La directrice générale du Centre de géomatique du Québec, Josée Dallaire, a souligné la prépondérance du côté humain dans son bilan du 20e anniversaire de l’organisme.

Les humains avant tout

Malgré qu’elle travaille dans un domaine hautement technologique, ce que la directrice générale du Centre de géomatique du Québec, Josée Dallaire, retient surtout pour les 20 ans de l’organisme, ce sont les gens qui sont passés et qui y sont toujours présents.

Un 5 à 7 se tenait mardi à l’Hôtel Chicoutimi pour souligner l’anniversaire de l’organisme parapublic à but non lucratif qui possède le statut de centre collégial de transfert de technologie.

« Je faisais un récapitulatif des 20 dernières années, et l’élément clé qui ressortait dans tout ce que je disais, c’est l’humain en arrière de ça. À quel point l’équipe et tous les gens qui sont passés au Centre de géomatique à travers le temps, c’était des gens extraordinaires qui ont marqué le centre par leur implication, dans les projets, par leurs idées nouvelles, par leur facilité de créer des liens avec d’autres chercheurs, par leur initiative, leur collaboration », a raconté Mme Dallaire, prenant un moment pour Le Progrès avant les discours officiels.

Selon une définition qui se trouve sur un site Internet de l’Université Laval, la géomatique regroupe de façon cohérente l’ensemble des connaissances et des technologies nécessaires à la production et au traitement des données numériques décrivant le territoire, ses ressources ou tout autre objet ou phénomène ayant une position géographique.

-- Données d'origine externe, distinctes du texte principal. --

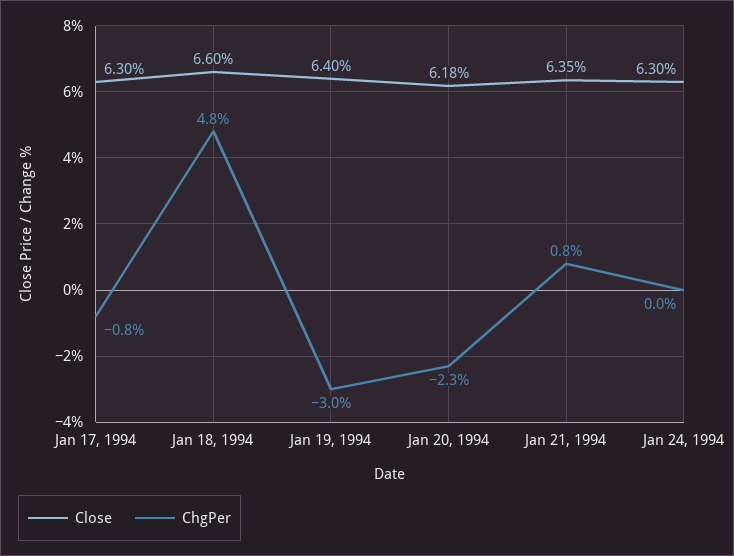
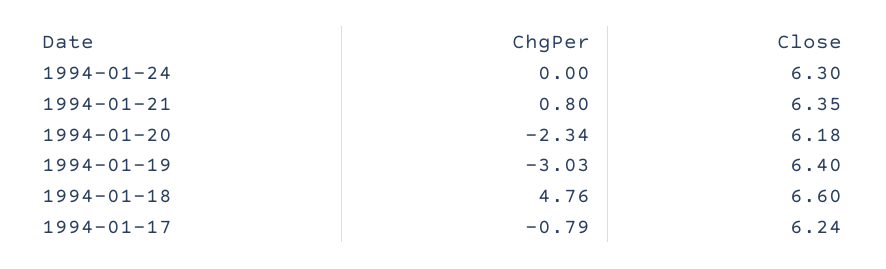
Close, Jan 17, 1994: 6.3 -> 6.24

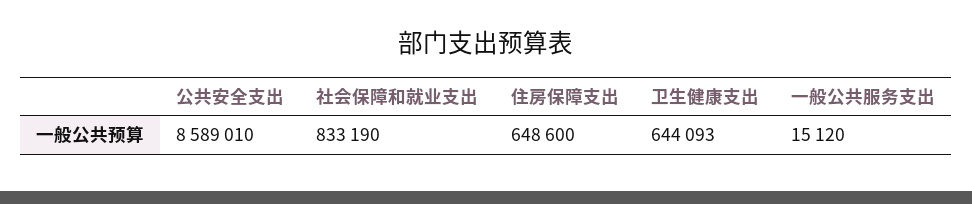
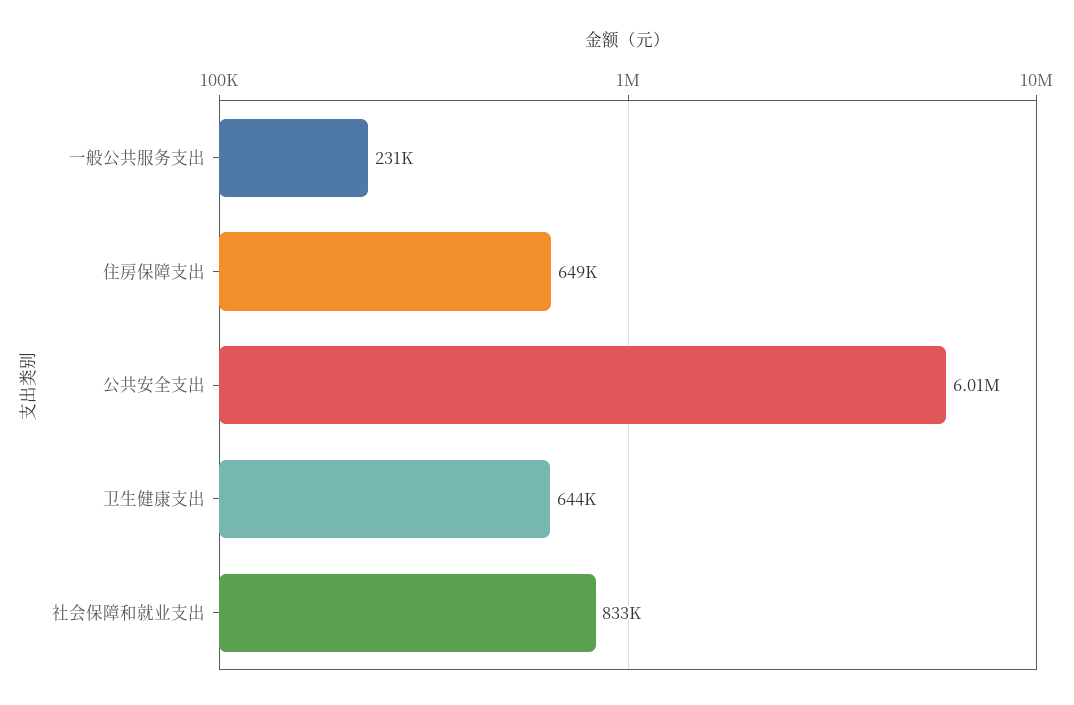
公共安全支出: 8589010 -> 6010000
一般公共服务支出: 15120 -> 231000

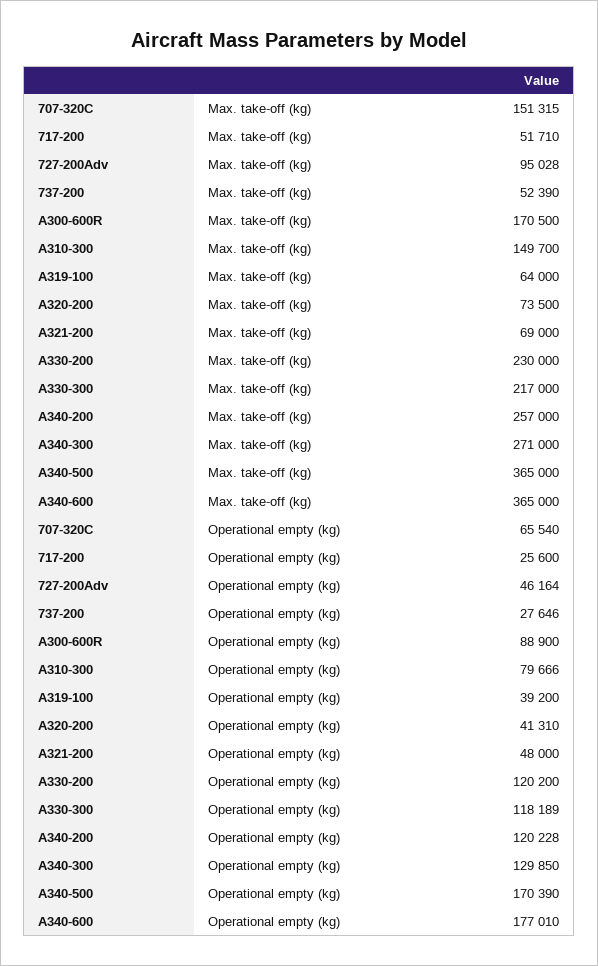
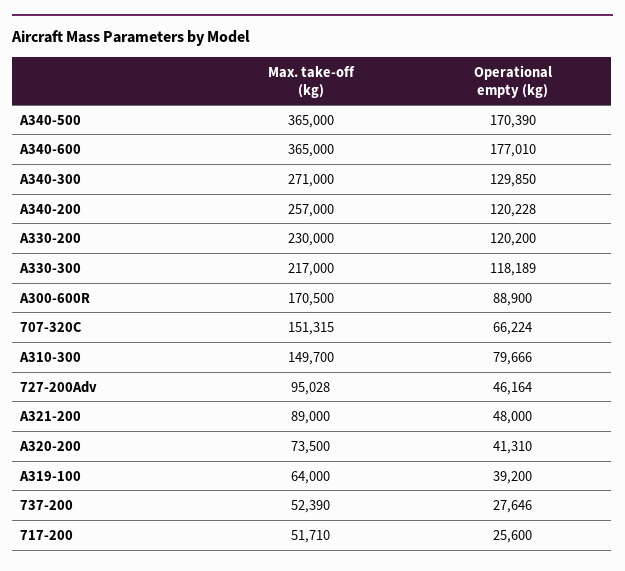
A321-200, Max. take-off (kg): 69000 -> 89000
707-320C, Operational empty (kg): 65540 -> 66224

Ainsi, comme bien d’autres secteurs technologiques, la géomatique a connu un développement accéléré au cours des deux dernières décennies. « Avant, les données n’étaient pas accessibles, c’était très propriétaire avec des licences et autres. Aujourd’hui, l’Internet et Google ont beaucoup démocratisé l’information, et les villes, dans le dossier des villes intelligentes, ont embarqué là-dedans avec les gouvernements pour rendre l’information disponible. Donc, c’est plus facilement accessible. Maintenant, on travaille en valeur ajoutée sur les données plutôt que de travailler à prendre les données plusieurs fois », a poursuivi la directrice générale de l’organisme associé au Cégep de Chicoutimi.

L’arrivée des Drones

Parmi les nouvelles technologies qui ont fait leur apparition, la démocratisation des drones a joué un grand rôle. « Au fil du temps, il y a l’arrivée des drones qui a été importante pour nous. En 2005-2006, quand on a commencé à travailler avec des drones au niveau civil, c’était nouveau. C’était mal connu et il n’y avait pas d’entreprises ici. Depuis, il y a le Centre d’excellence des drones d’Alma qui est apparu. Il y a des projets qu’on fait avec eux. Et nous, on est administrateurs aussi », a-t-elle enchaîné.

Parmi les réalisations du centre, elle cite notamment une collaboration avec le Grand défi Pierre Lavoie et avec une compagnie montréalaise qui fabrique des motos électriques de luxe. « Pour les ordis qui se trouvaient dans le véhicule du Grand défi, on avait programmé un outil de gestion qui mesurait l’élasticité du peloton. On savait comment se comportait le peloton sur la route. On répertoriait aussi les dangers sur la route », s’est-elle rappelée.

Il y a aussi eu le développement du navigateur de bord des motos de la compagnie Lito Green Motion. « C’est l’outil qui permet au conducteur de savoir notamment s’il est capable de se rendre à destination », a-t-elle mentionné, à propos de ces motos à la ligne particulière, en raison de l’imposante batterie qu’elles portent.

Finalement, la directrice générale a indiqué que son organisme travaille dans une année sur une cinquantaine de projets en recherche appliquée pour des entreprises privées. Le Centre de géomatique participe également ardemment à la mise sur pied du Hub Saguenay–Lac-Saint-Jean.